The lines to return begin at the one containing "よかったらシェアしてね！" and end at the final line of the material; output them exactly and only them.
================
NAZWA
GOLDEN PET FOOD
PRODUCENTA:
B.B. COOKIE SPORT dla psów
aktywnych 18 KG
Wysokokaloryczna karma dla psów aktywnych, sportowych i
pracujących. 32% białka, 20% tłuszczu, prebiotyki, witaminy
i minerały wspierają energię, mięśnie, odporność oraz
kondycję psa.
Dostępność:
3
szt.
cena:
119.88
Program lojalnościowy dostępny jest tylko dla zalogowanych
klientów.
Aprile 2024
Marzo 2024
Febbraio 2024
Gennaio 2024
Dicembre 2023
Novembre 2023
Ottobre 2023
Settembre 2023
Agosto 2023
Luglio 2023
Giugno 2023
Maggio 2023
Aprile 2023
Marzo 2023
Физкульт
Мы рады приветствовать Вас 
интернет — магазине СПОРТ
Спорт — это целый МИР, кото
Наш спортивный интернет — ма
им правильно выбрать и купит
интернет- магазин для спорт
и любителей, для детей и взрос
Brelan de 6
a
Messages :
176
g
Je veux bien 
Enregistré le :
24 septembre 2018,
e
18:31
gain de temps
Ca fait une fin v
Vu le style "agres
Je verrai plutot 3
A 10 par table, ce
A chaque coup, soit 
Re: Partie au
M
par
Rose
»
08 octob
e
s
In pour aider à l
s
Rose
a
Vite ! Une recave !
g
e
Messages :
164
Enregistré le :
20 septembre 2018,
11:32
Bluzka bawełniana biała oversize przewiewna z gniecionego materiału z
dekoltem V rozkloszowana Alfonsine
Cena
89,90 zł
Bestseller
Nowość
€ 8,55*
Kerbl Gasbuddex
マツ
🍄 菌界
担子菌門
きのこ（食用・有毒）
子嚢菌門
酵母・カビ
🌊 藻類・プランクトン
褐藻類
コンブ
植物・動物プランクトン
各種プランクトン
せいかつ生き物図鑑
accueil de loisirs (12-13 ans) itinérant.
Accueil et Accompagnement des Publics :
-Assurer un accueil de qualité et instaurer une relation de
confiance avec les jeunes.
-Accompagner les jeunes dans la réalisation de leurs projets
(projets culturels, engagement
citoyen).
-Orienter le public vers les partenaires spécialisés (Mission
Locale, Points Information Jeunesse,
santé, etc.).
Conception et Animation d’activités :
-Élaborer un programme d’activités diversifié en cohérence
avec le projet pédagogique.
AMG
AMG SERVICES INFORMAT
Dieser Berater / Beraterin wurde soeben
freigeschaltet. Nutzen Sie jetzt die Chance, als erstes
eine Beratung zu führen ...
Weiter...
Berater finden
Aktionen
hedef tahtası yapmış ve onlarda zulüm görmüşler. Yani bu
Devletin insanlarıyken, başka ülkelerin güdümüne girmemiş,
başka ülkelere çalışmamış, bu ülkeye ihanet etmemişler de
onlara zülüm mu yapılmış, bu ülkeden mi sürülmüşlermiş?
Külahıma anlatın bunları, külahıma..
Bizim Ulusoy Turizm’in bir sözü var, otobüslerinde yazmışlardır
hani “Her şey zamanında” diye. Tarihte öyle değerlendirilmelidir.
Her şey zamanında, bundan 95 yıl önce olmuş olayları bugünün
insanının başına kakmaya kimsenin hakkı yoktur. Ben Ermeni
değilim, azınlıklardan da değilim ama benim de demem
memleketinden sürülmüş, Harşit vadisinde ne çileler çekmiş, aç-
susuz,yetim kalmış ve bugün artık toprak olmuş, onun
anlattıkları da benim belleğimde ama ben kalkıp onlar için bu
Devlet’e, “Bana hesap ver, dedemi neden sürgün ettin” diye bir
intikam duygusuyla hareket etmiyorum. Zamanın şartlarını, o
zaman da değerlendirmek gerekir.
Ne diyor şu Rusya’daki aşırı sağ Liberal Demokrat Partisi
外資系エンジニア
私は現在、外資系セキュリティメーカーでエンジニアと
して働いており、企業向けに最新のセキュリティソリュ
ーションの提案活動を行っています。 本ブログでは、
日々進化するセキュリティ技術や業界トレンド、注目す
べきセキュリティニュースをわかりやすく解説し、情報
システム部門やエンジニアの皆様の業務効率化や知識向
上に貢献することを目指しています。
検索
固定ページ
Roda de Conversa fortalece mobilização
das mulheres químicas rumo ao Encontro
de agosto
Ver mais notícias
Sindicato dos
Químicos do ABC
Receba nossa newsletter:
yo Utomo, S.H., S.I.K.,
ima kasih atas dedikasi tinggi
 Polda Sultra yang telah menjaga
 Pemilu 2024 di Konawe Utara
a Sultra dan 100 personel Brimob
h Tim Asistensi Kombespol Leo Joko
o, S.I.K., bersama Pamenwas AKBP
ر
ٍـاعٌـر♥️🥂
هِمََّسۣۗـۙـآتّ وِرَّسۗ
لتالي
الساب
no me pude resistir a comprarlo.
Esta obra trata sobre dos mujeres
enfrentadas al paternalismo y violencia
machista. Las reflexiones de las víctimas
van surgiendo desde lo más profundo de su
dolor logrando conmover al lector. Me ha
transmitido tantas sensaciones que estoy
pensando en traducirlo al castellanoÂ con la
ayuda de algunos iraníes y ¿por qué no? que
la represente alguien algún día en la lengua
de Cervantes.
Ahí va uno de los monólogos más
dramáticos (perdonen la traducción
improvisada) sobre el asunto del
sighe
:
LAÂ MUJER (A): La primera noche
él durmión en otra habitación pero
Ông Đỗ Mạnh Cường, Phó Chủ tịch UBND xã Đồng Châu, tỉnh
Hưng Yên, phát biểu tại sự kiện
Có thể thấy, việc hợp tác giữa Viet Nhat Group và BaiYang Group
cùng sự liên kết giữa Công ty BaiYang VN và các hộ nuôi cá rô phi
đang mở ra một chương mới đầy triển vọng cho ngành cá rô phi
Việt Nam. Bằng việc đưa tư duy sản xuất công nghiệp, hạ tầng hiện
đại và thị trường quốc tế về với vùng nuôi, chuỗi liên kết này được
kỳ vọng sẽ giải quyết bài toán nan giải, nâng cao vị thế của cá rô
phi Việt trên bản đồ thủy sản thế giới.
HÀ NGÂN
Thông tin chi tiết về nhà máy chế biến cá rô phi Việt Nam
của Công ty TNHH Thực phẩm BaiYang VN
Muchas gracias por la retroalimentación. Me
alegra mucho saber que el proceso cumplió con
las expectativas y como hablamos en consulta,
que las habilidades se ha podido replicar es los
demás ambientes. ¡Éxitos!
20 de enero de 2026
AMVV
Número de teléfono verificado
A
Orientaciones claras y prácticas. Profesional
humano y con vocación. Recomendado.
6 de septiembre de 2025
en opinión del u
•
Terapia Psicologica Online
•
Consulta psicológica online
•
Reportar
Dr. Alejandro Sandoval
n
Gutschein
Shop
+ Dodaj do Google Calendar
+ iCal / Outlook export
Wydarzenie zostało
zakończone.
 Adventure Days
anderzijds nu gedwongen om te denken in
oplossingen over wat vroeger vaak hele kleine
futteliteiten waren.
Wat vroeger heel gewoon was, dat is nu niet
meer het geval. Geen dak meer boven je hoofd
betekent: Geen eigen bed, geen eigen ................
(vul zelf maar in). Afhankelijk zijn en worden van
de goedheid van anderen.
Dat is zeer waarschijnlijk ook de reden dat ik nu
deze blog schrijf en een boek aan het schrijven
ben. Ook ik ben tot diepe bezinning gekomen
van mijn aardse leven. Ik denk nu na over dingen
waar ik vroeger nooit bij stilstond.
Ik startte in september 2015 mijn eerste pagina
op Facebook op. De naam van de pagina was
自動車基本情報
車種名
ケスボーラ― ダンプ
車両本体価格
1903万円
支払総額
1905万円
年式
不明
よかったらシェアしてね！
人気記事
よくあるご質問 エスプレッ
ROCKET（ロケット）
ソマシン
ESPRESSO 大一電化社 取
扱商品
================
▸ **RESPONSE AREA**
よかったらシェアしてね！
人気記事
よくあるご質問 エスプレッ
ROCKET（ロケット）
ソマシン
ESPRESSO 大一電化社 取
扱商品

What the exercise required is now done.